→ Aim of the task: Starting with the opening line of the entries below, transcribe each line exactly up to and including the one that has "List all text"; pictures are not copied.

Stored entries
*** Block opens ***
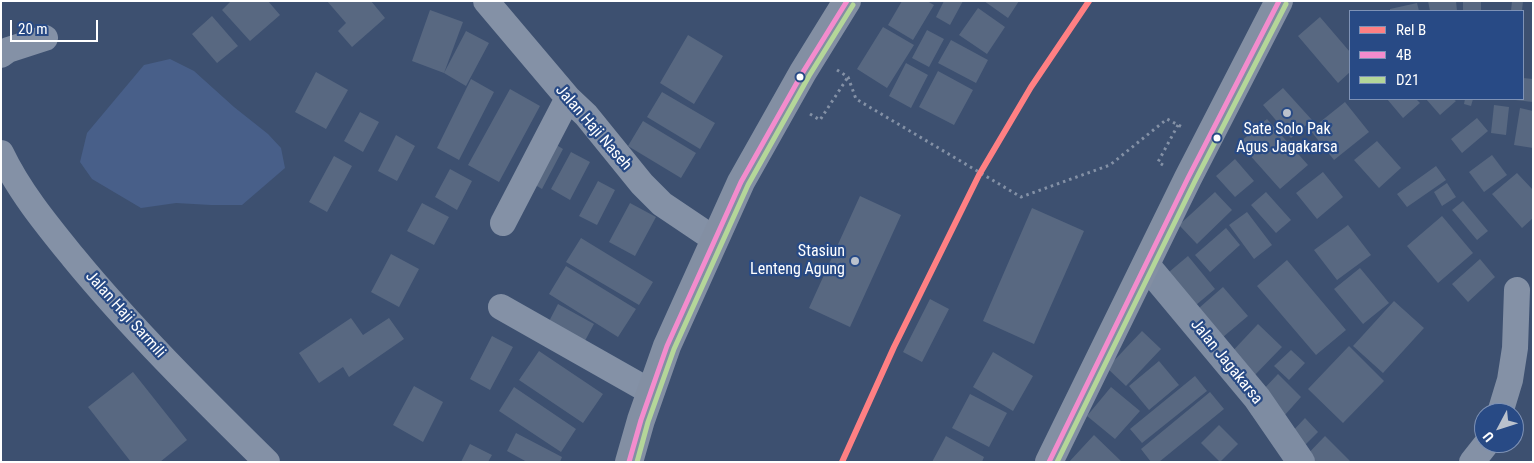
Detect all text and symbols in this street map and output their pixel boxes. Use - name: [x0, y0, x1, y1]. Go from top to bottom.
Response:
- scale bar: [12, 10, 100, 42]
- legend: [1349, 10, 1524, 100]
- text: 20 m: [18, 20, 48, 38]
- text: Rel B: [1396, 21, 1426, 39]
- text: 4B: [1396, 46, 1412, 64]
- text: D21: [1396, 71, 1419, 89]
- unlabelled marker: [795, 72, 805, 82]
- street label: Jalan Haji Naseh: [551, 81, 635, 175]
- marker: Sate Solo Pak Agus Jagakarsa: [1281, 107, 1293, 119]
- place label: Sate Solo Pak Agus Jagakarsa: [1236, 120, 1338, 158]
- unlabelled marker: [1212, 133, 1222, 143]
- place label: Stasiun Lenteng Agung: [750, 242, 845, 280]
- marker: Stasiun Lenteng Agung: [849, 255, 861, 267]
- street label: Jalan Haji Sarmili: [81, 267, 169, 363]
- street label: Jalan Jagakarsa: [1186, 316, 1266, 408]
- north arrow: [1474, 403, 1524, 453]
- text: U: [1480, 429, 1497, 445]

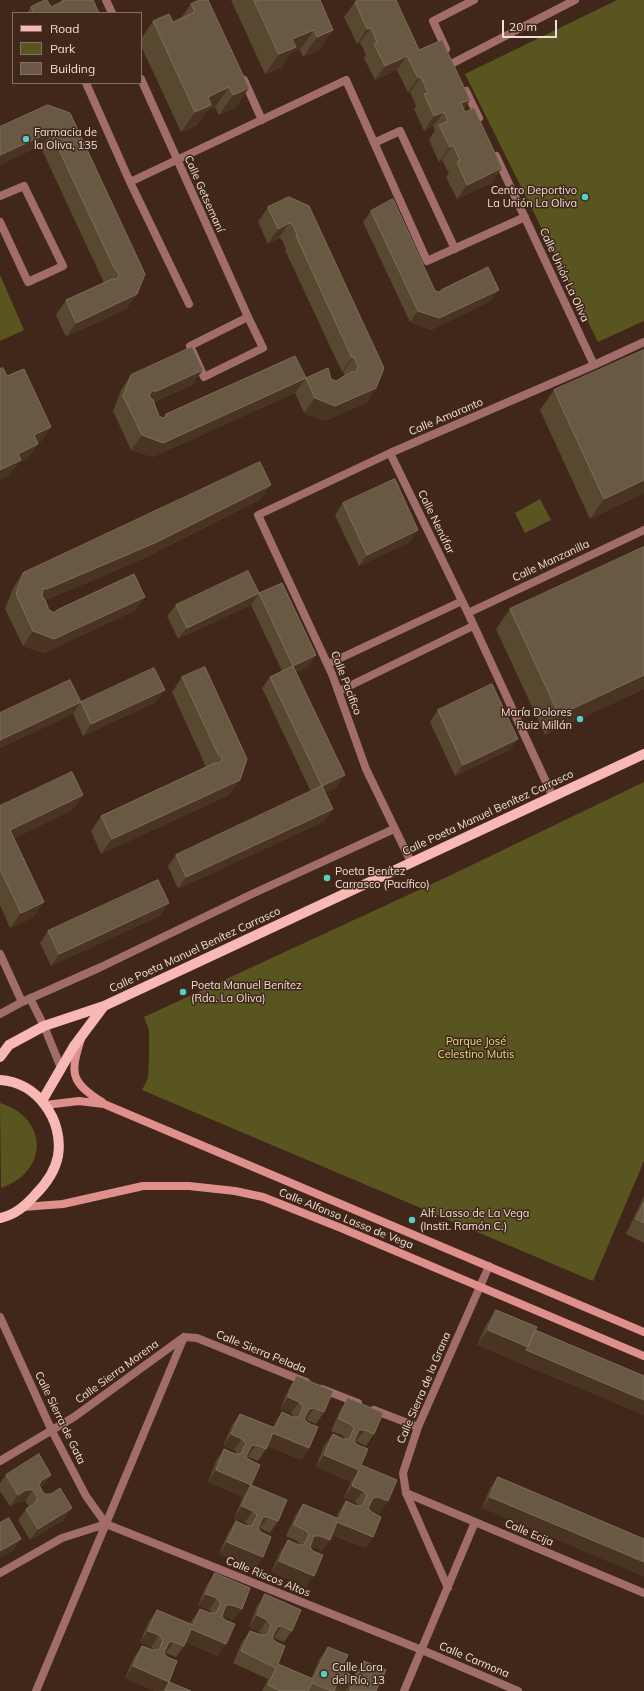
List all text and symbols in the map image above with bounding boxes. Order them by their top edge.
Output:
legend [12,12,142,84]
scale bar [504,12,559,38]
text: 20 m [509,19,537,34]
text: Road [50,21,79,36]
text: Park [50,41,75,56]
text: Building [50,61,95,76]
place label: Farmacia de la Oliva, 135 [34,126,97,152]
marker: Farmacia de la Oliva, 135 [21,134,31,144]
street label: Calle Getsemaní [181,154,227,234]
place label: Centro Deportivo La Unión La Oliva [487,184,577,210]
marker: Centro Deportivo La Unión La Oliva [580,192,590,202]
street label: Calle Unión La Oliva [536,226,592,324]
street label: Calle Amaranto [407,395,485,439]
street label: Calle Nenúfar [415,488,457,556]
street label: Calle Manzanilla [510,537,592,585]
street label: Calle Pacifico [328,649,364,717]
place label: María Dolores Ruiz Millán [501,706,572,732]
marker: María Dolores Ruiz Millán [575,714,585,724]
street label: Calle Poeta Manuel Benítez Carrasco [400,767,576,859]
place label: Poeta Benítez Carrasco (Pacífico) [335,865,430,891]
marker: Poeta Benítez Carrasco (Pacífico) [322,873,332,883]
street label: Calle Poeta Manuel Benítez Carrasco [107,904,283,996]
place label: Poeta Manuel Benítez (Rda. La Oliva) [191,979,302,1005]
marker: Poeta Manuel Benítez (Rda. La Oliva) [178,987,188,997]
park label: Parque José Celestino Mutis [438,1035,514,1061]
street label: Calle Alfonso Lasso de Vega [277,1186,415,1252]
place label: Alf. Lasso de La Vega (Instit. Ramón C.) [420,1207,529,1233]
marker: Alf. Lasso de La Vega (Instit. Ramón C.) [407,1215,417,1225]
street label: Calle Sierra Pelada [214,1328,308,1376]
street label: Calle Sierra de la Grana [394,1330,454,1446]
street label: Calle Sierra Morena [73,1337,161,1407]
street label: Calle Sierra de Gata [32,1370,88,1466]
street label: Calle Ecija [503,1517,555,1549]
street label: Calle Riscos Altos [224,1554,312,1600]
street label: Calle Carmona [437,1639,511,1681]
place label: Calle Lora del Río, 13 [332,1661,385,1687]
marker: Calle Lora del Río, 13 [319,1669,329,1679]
*** Block closes ***
→ Reply:
Detect all text and symbols in this street map and output their pixel boxes. Use - name: [x0, y0, x1, y1]. Go from top to bottom.
Response:
- scale bar: [12, 10, 100, 42]
- legend: [1349, 10, 1524, 100]
- text: 20 m: [18, 20, 48, 38]
- text: Rel B: [1396, 21, 1426, 39]
- text: 4B: [1396, 46, 1412, 64]
- text: D21: [1396, 71, 1419, 89]
- unlabelled marker: [795, 72, 805, 82]
- street label: Jalan Haji Naseh: [551, 81, 635, 175]
- marker: Sate Solo Pak Agus Jagakarsa: [1281, 107, 1293, 119]
- place label: Sate Solo Pak Agus Jagakarsa: [1236, 120, 1338, 158]
- unlabelled marker: [1212, 133, 1222, 143]
- place label: Stasiun Lenteng Agung: [750, 242, 845, 280]
- marker: Stasiun Lenteng Agung: [849, 255, 861, 267]
- street label: Jalan Haji Sarmili: [81, 267, 169, 363]
- street label: Jalan Jagakarsa: [1186, 316, 1266, 408]
- north arrow: [1474, 403, 1524, 453]
- text: U: [1480, 429, 1497, 445]

List all text and symbols in the map image above with bounding boxes. Order them by their top edge.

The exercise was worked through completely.